◆ Provided passage
User Interface Implementations of Faceted Browsing
Just as it is important to choose the proper knife when slicing-n-dicing vegetables, it is critical to prescribe a suitable user interface to support faceted filtering. Faceted filtering allows you to narrow down a large list of objects to a manageable size by applying flexible combinations of attribute filters in any order. Rather than forcing you down fixed paths within a website’s information architecture, faceted filtering allows you to multi-dimensionally slice-n-dice the information in a manner that best accommodates your specific needs. A user interface that optimally supports faceted filtering must expose its robust functionality in a way that expresses affordances, controls complexity, and follows existing standards that have been pre-established across the web.
You Know What You Want
"More recently, with the advent of enhanced asynchronous interactions of Ajax and Flash, you can apply filter criteria individually and see how the resulting list updates. By doing so, you can progressively see the cause and effect of applying individual filters."
Traditional static information architecture (IA) makes up most of the fundamental structure of the web. Information architects responsible for individual websites supposedly reconciled user tasks with their respective information space (document and object relationships) to define how web pages should link to one another. This process presumes that users can be accurately represented as a single group and that the acting information architect optimally mapped the collective group’s needs to the information space to best prescribe the static information architecture. As anyone who has chosen to use a website’s search rather than browsing across its information architecture can tell you, this process is not always successful.
Along came faceted filtering to the rescue. If we define groups of adjectives (facets) that describe objects and allow users to filter with them, we could empower users to manipulate the information space themselves rather than oppressively imposing a fixed structure upon them. Users could flexibly select values across all facets, in any order, to view only those objects that could be described as such.
A few facet fundamentals to get us grounded. First, there are facets and facet values. A group of facet values make up a facet. For example, a facet could be color with facet values of red, white, and blue. When filtering, there are usually multiple facets each with multiple values. Balancing the user needs with the potential complexity of inter-facet and intra-facet selection is important in controlling the user interface complexity
Filtering Sequence
There are two primary methods for applying faceted filters:
- En masse—traditional form submission where multiple criteria are submitted at once
- On selection—Ajax-like technique where filtering criteria are submitted individually, sequentially upon each selection
Traditional object filtering has been done with full form submission—choose your criteria by filling out a form and submit. Yahoo’s stock screener is an example. The main drawback is you often end up with “No results found” and you are unsure which criteria or combination of criteria resulted in the null set.

◆ Objectives
1) Please reproduce the records word for word, starting at their first line and ending with the line containing "shadows and highlights: shadows".
2) Go on with the faceted browsing text from the point where it stops.

◆ Data in this exercise
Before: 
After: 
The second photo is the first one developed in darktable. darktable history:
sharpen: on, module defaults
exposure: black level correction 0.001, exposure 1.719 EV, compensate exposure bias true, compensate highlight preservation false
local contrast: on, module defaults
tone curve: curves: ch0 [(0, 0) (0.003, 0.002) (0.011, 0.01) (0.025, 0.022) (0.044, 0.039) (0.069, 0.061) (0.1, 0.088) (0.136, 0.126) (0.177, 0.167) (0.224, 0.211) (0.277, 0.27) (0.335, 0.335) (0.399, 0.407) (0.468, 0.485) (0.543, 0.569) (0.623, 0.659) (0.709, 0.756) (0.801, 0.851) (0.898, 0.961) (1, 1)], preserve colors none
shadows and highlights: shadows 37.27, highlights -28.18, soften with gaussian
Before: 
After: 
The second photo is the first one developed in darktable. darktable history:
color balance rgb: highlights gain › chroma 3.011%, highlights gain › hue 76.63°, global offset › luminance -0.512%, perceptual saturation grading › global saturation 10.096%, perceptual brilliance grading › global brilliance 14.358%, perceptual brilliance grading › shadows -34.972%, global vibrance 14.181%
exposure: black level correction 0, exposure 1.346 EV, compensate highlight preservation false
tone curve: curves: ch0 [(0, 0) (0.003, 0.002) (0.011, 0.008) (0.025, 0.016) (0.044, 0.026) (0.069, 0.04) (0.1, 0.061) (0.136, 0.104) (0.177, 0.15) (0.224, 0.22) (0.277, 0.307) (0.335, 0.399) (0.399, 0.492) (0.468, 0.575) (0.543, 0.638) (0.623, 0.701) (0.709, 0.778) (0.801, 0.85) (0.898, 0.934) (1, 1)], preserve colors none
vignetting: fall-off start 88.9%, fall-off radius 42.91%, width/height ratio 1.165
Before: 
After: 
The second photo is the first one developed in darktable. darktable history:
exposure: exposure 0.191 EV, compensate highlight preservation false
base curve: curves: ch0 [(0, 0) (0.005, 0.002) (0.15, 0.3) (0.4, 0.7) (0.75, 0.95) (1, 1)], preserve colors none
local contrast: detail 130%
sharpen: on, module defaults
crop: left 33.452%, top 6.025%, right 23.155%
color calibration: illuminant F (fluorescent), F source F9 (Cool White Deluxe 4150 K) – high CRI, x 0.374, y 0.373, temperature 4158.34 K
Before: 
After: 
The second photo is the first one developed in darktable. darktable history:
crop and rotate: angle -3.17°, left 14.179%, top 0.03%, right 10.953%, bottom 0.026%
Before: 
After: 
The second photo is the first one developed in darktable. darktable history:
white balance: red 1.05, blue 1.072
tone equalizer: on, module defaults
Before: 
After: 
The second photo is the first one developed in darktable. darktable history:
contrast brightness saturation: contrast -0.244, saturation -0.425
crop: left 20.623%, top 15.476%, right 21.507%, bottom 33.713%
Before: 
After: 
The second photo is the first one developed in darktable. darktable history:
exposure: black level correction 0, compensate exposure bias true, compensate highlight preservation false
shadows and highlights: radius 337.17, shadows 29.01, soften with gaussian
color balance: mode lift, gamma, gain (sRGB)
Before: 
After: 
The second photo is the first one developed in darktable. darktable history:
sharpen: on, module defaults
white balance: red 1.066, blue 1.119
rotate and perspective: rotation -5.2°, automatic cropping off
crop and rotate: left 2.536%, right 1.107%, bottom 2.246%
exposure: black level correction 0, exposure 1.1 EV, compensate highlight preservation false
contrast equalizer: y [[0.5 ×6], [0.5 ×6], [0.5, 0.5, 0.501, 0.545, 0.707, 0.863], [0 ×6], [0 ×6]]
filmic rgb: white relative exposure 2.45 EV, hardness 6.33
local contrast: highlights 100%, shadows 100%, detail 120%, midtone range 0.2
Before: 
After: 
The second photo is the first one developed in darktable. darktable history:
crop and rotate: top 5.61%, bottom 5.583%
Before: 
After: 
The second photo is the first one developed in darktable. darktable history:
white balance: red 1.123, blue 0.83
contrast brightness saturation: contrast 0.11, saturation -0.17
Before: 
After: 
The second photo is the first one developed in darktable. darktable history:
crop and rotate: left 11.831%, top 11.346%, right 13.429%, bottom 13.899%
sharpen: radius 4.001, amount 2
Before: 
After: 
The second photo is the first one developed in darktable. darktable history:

◆ Expected responses
1)
Before: 
After: 
The second photo is the first one developed in darktable. darktable history:
sharpen: on, module defaults
exposure: black level correction 0.001, exposure 1.719 EV, compensate exposure bias true, compensate highlight preservation false
local contrast: on, module defaults
tone curve: curves: ch0 [(0, 0) (0.003, 0.002) (0.011, 0.01) (0.025, 0.022) (0.044, 0.039) (0.069, 0.061) (0.1, 0.088) (0.136, 0.126) (0.177, 0.167) (0.224, 0.211) (0.277, 0.27) (0.335, 0.335) (0.399, 0.407) (0.468, 0.485) (0.543, 0.569) (0.623, 0.659) (0.709, 0.756) (0.801, 0.851) (0.898, 0.961) (1, 1)], preserve colors none
shadows and highlights: shadows 37.27, highlights -28.18, soften with gaussian

2)
More recently, with the advent of enhanced asynchronous interactions of Ajax and Flash, you can apply filter criteria individually and see how the resulting list updates. By doing so, you can progressively see the cause and effect of applying individual filters. This is more usable because it abets your browsing behavior by allowing you to actively whittle down your information space and process information along the way. It also opens up the possibility to use links instead of traditional form elements for filter selection. The functionality that progressive filtering affords is best exposed with a well planned UI.
Rich & Complex or Basic & Simple
If you were filtering on a website that sells shoes, you may want to filter by facets including color, size, cost, brand, and sport. When selecting filters across facets, you are basically creating an “AND” conditional statement. Show me all “shoes” that are for “running” AND are “size 11” AND are “under $80” AND are brand “Nike”. That’s pretty straightforward.
Things can get a bit tricky when selecting multiple values within a facet and across facets. If you select “black” and “white” within the color facet and “size 11” within the size facet, you are creating a complex AND/OR conditional statement—show me all “shoes” that are “black” and “size 11” or “white” and “size 11”. As multiple values are selected across multiple facets, this can get muddled quickly.
The guided nature of faceted filtering with single-select elements restricts the total combination of filters that can be applied. A user cannot select multiple values from an attribute set (“OR” conditional). For example, a user could not request shoes that are “running” OR “walking” and “white” and “Nike” and “under $100”. Instead a user would apply the “running” filter, remove it, and apply the “walking” filter.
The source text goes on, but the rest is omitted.